Bupati Rejang Lebong Instruksikan OPD dan Camat Dukung Program 100 Hari

Bupati Rejang Lebong, HM. Fikri, SE, MAP, saat rapat koordinasi yang digelar di ruang rapat bupati, Pada Senin (3/3/2025). Foto: Humas Rejang Lebong

Rejang Lebong, CoverPublik.com – Bupati Rejang Lebong, HM. Fikri, SE, MAP, meminta seluruh Organisasi Perangkat Daerah (OPD) dan camat untuk mendukung pelaksanaan program 100 hari bupati-wakil bupati. Hal ini disampaikan dalam rapat koordinasi yang digelar di ruang rapat bupati pada pukul 09.00 WIB, Senin (3/3/2025).

Rapat tersebut dihadiri oleh Wakil Bupati Dr. Hendri, SSTP, MSi, Sekretaris Daerah Kabupaten (Sekdakab) Yusran Fauzi, ST, para kepala dinas, kepala bagian, serta camat. Sekdakab bertindak sebagai moderator dalam pertemuan tersebut.

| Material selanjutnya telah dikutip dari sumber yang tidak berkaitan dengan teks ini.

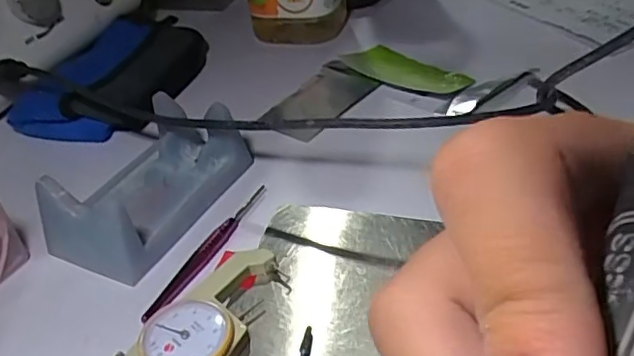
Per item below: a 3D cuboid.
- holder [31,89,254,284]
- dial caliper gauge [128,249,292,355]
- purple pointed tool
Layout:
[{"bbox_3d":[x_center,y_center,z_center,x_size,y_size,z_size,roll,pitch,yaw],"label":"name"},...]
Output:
[{"bbox_3d":[-0.087,-0.002,0.318,0.066,0.037,0.114,16,43,27],"label":"holder"},{"bbox_3d":[-0.046,0.062,0.246,0.037,0.012,0.091,18,44,29],"label":"dial caliper gauge"},{"bbox_3d":[-0.052,0.033,0.289,0.008,0.007,0.100,9,40,20],"label":"purple pointed tool"}]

Dalam rapat, Kepala Bappeda, Khirdes Lapendo Pasju, SSTP, MSi, memaparkan 11 program utama dalam program 100 hari bupati-wakil bupati.

“Terdapat 11 program 100 hari, di antaranya perbaikan lampu penerangan jalan utama dari Simpang Korem hingga Simpang Sukaraja, rehabilitasi jalan S. Sukawati, penerbitan surat edaran yang menegaskan tidak ada pungutan biaya pendidikan di tingkat SD dan SMP, serta pemanfaatan kendaraan dinas bupati dan wakil bupati pada hari libur untuk masyarakat. Selain itu, ada program angkat anak yatim piatu sebagai anak asuh pejabat, kerja sama dengan PLN terkait pajak lampu jalan untuk peningkatan Pendapatan Asli Daerah (PAD), serta beberapa program kerja sama lainnya, termasuk optimalisasi Bukit Kaba sebagai objek wisata dan pembentukan lima destinasi wisata baru,” papar Khirdes.

Selain itu, ia juga menyampaikan program unggulan lainnya, seperti penyediaan ambulans gratis di setiap kecamatan, relokasi RSUD dan stadion, penyediaan rumah singgah bagi masyarakat yang berobat, penguatan ekonomi berbasis UMKM, serta revitalisasi Badan Usaha Milik Daerah (BUMD) agar lebih sehat dan berdaya saing.

Dalam kesempatan tersebut, Bupati Rejang Lebong langsung meminta seluruh OPD untuk berperan aktif dalam mendukung program ini. “Setiap camat harus melihat potensi di daerahnya dan mengambil langkah nyata. Misalnya, Camat Curup Tengah dapat melakukan aksi bersih-bersih drainase minggu ini guna mengatasi banjir di beberapa titik seperti Sidorejo, Talang Rimbo, dan Air Bang. Aksi ini dapat melibatkan TNI-Polri serta masyarakat,” ujar bupati.

Bupati juga menekankan bahwa OPD yang tidak menjadi pengampu utama dalam program 100 hari tetap dapat berinovasi. Sebagai contoh, Dinas Perindustrian dan Perdagangan (Disperindag) dapat menyelenggarakan bazar sembako menjelang bulan Ramadan.

Menutup rapat, Sekdakab Yusran Fauzi merangkum hasil diskusi dengan menegaskan bahwa setiap OPD harus segera melaporkan inovasi dan dukungan mereka dalam pelaksanaan program 100 hari dalam minggu ini. Selain itu, seluruh pejabat diharapkan selalu mengaktifkan telepon genggam mereka guna memperlancar komunikasi dan koordinasi.